Ils ont cru superflu de reproduire la salle des Pas-Perdus, que tout le monde connaît, cette salle que traverse, entre deux haies de gardes nationaux et tambours battants, M. le président Sauzel, précédé des huissiers et suivi du bureau de la chambre, pour se rendre de l'hôtel de la présidence à ce fauteuil, qu'il remplit, mais qu'il n'occupe pas, disent les mauvais plaisants. La salle des Pas-Perdus est l'unique théâtre où brillent bon nombre de députés. Il y en a plus d'un qui est à peine arrivé à se faire connaître de ses collègues, et qui, pour acquérir au moins au-dehors la notoriété qu'il n'a pas pu obtenir, nous ne dirons pas à la tribune, mais même dans les bureaux, dans les couloirs de la Chambre, se donne le plaisir, chaque jour, de venir plusieurs fois dans cette salle extérieure faire crier à haute voix par un garçon de service: Qui a demandé M. ***?
Les artistes, un autre jour, vous montreront le salon du Roi, qu'Eugène Delacroix a illustré de si admirables peintures; vaste et beau travail, le plus beau peut-être de ce maître et le moins connu, précisément à cause de la place qu'il occupe.

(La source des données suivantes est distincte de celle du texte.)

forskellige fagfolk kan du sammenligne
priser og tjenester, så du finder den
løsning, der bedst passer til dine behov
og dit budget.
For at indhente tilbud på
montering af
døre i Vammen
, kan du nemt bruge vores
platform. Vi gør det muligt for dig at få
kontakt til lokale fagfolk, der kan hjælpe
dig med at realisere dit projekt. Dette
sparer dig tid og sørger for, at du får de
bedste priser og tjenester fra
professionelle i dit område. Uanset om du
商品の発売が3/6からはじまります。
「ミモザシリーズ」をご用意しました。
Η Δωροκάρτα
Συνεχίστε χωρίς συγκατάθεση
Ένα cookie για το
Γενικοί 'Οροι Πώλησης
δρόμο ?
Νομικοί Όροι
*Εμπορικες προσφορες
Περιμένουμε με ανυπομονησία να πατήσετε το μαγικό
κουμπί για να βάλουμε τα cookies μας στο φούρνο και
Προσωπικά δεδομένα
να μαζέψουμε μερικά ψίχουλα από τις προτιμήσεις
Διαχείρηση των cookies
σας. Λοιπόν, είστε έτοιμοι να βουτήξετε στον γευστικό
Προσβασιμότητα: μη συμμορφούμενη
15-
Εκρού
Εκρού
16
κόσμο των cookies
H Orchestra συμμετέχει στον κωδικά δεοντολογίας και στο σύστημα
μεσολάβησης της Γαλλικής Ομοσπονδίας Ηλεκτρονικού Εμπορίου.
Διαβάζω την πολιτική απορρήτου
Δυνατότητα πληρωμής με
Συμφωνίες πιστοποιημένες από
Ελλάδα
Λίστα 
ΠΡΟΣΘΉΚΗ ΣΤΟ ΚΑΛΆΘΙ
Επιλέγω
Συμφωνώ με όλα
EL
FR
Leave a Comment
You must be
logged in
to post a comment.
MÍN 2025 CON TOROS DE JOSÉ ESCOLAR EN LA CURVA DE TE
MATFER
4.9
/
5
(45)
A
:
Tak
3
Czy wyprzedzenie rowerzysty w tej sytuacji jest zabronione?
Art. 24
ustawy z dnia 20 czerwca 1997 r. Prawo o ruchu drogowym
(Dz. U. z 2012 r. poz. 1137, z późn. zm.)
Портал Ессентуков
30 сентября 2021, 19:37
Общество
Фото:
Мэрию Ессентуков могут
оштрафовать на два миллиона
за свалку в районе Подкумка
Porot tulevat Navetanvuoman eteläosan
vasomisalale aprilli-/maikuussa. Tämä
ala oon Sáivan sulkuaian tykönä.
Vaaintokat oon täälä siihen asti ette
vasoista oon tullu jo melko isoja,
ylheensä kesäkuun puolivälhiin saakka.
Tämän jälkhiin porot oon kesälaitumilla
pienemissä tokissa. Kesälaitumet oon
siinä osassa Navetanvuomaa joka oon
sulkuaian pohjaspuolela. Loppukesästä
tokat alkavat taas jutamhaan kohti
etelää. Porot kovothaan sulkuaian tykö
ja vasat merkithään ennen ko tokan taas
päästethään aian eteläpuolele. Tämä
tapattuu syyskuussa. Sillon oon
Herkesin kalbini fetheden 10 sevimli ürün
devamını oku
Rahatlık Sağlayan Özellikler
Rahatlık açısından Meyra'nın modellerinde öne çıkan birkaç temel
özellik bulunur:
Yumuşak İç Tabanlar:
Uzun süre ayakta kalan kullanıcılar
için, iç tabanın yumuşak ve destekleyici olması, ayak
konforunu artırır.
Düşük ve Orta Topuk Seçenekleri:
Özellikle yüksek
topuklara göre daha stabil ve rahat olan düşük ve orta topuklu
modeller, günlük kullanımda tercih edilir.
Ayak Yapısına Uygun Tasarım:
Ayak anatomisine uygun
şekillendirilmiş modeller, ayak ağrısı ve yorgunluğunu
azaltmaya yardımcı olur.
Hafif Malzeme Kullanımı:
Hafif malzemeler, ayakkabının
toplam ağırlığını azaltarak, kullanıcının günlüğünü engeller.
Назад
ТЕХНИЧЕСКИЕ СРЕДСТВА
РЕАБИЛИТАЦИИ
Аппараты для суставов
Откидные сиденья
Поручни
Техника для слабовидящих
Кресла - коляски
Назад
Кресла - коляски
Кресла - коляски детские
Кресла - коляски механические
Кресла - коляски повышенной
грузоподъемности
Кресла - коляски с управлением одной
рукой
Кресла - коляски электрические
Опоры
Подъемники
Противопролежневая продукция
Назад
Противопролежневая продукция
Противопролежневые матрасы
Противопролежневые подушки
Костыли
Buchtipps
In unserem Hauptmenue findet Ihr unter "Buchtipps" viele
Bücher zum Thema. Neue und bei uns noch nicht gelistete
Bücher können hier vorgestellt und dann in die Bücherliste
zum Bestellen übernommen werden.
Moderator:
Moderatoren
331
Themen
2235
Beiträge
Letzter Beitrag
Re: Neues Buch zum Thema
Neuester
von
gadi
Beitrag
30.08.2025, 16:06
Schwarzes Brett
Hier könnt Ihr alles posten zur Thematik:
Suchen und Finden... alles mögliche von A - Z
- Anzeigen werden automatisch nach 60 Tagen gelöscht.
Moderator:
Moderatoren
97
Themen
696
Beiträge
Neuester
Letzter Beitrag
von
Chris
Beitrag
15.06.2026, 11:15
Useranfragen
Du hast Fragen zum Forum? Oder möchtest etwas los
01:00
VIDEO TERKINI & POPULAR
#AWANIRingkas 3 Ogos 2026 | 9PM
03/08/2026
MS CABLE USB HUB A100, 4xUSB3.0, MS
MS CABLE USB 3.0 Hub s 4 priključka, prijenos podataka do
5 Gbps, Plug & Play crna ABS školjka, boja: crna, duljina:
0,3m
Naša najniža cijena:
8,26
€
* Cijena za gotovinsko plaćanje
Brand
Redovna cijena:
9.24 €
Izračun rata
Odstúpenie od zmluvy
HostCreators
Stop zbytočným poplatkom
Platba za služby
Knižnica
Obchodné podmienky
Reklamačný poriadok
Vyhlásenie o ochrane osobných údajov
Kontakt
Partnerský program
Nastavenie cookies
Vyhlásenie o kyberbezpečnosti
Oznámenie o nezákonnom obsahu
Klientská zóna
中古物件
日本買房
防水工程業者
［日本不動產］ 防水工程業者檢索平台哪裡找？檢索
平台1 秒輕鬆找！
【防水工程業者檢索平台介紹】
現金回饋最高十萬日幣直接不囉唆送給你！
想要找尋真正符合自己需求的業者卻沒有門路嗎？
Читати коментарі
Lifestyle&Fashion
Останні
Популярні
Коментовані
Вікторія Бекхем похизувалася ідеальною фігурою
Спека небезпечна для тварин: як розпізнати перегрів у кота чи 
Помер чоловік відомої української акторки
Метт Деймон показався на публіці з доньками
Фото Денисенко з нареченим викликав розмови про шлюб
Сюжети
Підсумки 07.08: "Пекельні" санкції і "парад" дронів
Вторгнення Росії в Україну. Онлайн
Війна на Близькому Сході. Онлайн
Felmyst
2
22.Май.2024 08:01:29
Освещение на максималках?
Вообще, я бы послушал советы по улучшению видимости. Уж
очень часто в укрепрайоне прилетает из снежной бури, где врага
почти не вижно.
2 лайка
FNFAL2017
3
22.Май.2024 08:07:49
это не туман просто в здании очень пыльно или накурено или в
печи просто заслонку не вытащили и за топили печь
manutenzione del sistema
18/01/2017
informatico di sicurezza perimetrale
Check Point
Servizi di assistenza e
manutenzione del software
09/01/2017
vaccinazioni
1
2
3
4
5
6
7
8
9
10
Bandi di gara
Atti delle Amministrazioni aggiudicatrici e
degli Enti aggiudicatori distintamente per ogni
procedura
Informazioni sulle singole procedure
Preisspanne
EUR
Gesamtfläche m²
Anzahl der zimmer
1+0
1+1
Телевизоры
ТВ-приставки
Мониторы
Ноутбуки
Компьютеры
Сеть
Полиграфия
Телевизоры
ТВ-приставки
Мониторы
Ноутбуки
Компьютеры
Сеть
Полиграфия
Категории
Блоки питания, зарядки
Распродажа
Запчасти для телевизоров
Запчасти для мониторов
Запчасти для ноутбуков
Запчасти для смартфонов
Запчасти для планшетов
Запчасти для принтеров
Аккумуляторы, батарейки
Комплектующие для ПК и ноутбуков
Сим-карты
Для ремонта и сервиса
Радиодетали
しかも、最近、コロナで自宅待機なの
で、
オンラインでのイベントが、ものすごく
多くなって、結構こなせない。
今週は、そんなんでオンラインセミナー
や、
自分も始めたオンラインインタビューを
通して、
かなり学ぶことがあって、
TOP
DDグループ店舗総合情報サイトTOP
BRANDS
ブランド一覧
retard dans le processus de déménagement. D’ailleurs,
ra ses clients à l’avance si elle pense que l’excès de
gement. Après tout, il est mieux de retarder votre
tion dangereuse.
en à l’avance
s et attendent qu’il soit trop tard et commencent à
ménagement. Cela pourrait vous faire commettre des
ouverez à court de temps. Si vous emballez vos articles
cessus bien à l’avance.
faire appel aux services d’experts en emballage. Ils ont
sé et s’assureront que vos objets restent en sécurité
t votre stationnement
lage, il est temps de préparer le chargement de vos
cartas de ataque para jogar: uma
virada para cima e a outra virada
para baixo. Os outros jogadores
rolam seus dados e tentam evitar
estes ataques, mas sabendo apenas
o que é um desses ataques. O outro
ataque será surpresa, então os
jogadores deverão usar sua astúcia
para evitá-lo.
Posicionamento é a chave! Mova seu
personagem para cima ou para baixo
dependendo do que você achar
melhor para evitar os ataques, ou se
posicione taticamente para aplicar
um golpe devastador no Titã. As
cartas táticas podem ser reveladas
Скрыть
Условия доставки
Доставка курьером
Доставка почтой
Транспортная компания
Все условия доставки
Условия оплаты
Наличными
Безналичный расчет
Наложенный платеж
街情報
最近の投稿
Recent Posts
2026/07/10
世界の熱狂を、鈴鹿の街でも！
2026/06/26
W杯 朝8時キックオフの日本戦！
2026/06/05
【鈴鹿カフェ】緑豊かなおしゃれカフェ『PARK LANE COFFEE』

Ils ont ajourné aussi la reproduction de la salle des Conférences, que M. Heim vient d'orner de compositions remarquables, bien conçues dans leur ensemble, bien exécutées dans leurs détails, pour laquelle également M. Moine a sculpté deux statues accroupies, d'un fini irréprochable sans doute, mais dont les formes prononcées, nues et éclatantes de blancheur, produisent un singulier effet et forment une bizarre saillie sur la vaste cheminée vert de mer, où elles sont assises.
Un autre jour peut-être, et quand Delacroix en aura terminé le plafond, ils vous montreront l'élégante bibliothèque de la chambre. Ils pourront vous faire voir aussi la Buvette, qui n'a ni la recherche ni les déjeuners à la fourchette de la Buvette de la chambre des pairs, mais qui est un local convenable, offrant aux ambitieux, aux incorruptibles, aux mécontents, aux optimistes, aux orateurs et aux muets des consommations, des petits pains, des sirops et de la limonade gazeuse. Le rhum y a pénétré et y a amené à sa suite un diplomate, un inspecteur des haras et un magistrat, pour lesquels les produits de Taurade paraissent avoir peu de charmes. Potier disait, dans le Bénéficiaire, que le vin de Bordeaux convient parfaitement aux chanteurs et même aux personnes qui ne chantent pas. Le rhum peut avoir la même vertu pour les orateurs; jusqu'ici l'expérience n'a été faite que sur ceux qui ne le sont pas.
Nos dessinateurs pourront aussi, avec le crayon, promener nos lecteurs dans ce long vestiaire où chaque armoire porte le nom de deux députés auxquels elle est consacrée. Bien peu d'entre nos représentants font servir ces armoires à leur véritable destination. Presque tous y amoncellent ces distributions quotidiennes d'imprimés que font les ministères aux membres des deux chambres, et qui passent intacts, non coupés, de l'armoire du vestiaire à la boutique de l'épicier.
Aujourd'hui l'Illustration se borne à faire voir la salle des séances. Mais, pour suivre l'ordre constitutionnel, nous commençons par reproduire la tribune du Luxembourg et l'aspect de son bureau, où préside M. le chancelier Pasquier.
Tribune des Orateurs, à la Chambre des Pairs.
Au palais Bourbon, où la foule est grande, où il faut arriver de bonne heure pour trouver place, en attendant que la séance s'ouvre, on cherche des distractions. La tribune des journalistes, non pas des sténographes qui viennent écrire les discours à la dictée, mais des rédacteurs en chef qui viennent pour apprécier l'effet de la séance, est un des spectacles qui attirent le plus l'attention avant le lever du rideau parlementaire. Le provincial demande qu'on lui montre dans cette tribune, qui est placée au second rang et à l'angle extrême de la gauche, le rédacteur en chef de la Gazette de France, et de la Nation, M. l'abbé de Genoude, assis, au grand étonnement du curieux, auprès des rédacteurs en chef des journaux ministériels.